#### Given data
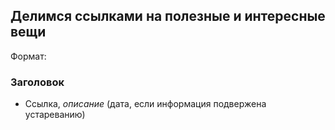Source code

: ## Делимся ссылками на полезные и интересные вещи

Формат:

### Заголовок

 - Ссылка, _описание_ (дата, если информация подвержена устареванию)
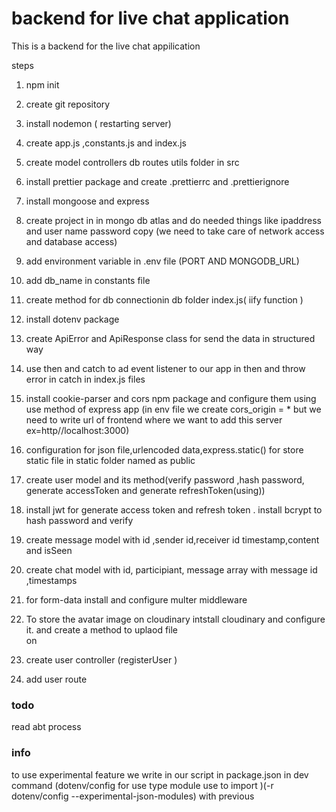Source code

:   # backend for live chat application 
   This is a backend for the live chat appilication 

  steps
   1. npm init
   2. create git repository
   3. install nodemon ( restarting server)
   4. create app.js ,constants.js and index.js
   5. create model controllers db routes utils folder in src 
   6. install prettier package and create .prettierrc and .prettierignore
   7. install mongoose and express
    
   8. create project in in mongo db atlas and do needed things like ipaddress and user name password copy (we need to take care of network access and database access)
   9. add environment variable in .env file (PORT AND MONGODB_URL)
   10. add db_name in constants file
   11. create method for db connectionin db folder index.js( iify function )
   12. install dotenv package
   13. create ApiError and ApiResponse class for send the data in  structured way 
   14. use then and catch to ad event listener to our app in then and throw error in catch in index.js files
   15. install cookie-parser and cors npm package  and configure them using use method of express app (in env file we create cors_origin = * but we need to write url of frontend where we want to add this server ex=http//localhost:3000)
   16. configuration for json file,urlencoded data,express.static() for store static file in static folder named as public
   17. create user model and its method(verify password ,hash password, generate accessToken and generate refreshToken(using))
   18. install jwt for generate access token and refresh token  . install bcrypt to hash password and verify
   19. create message model with id ,sender id,receiver id timestamp,content and isSeen
   20. create chat model with id, participiant, message array with message id ,timestamps
   21. for  form-data install and  configure multer middleware 
   22. To store  the avatar image on cloudinary intstall cloudinary and configure it. and create a method to uplaod file  
     on
   23. create user controller  (registerUser )
   24. add user route 
   

### todo 
   read abt process

### info 
 to use experimental feature we write in our script in package.json in dev command (dotenv/config for use type module use to import )(-r dotenv/config  --experimental-json-modules) with previous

#### To do
Every line from the one with "configure multer middleware" through the last line of the records above should be returned exactly, please, and no others.

#### Output for this exercise
   21. for  form-data install and  configure multer middleware 
   22. To store  the avatar image on cloudinary intstall cloudinary and configure it. and create a method to uplaod file  
     on
   23. create user controller  (registerUser )
   24. add user route 
   

### todo 
   read abt process

### info 
 to use experimental feature we write in our script in package.json in dev command (dotenv/config for use type module use to import )(-r dotenv/config  --experimental-json-modules) with previous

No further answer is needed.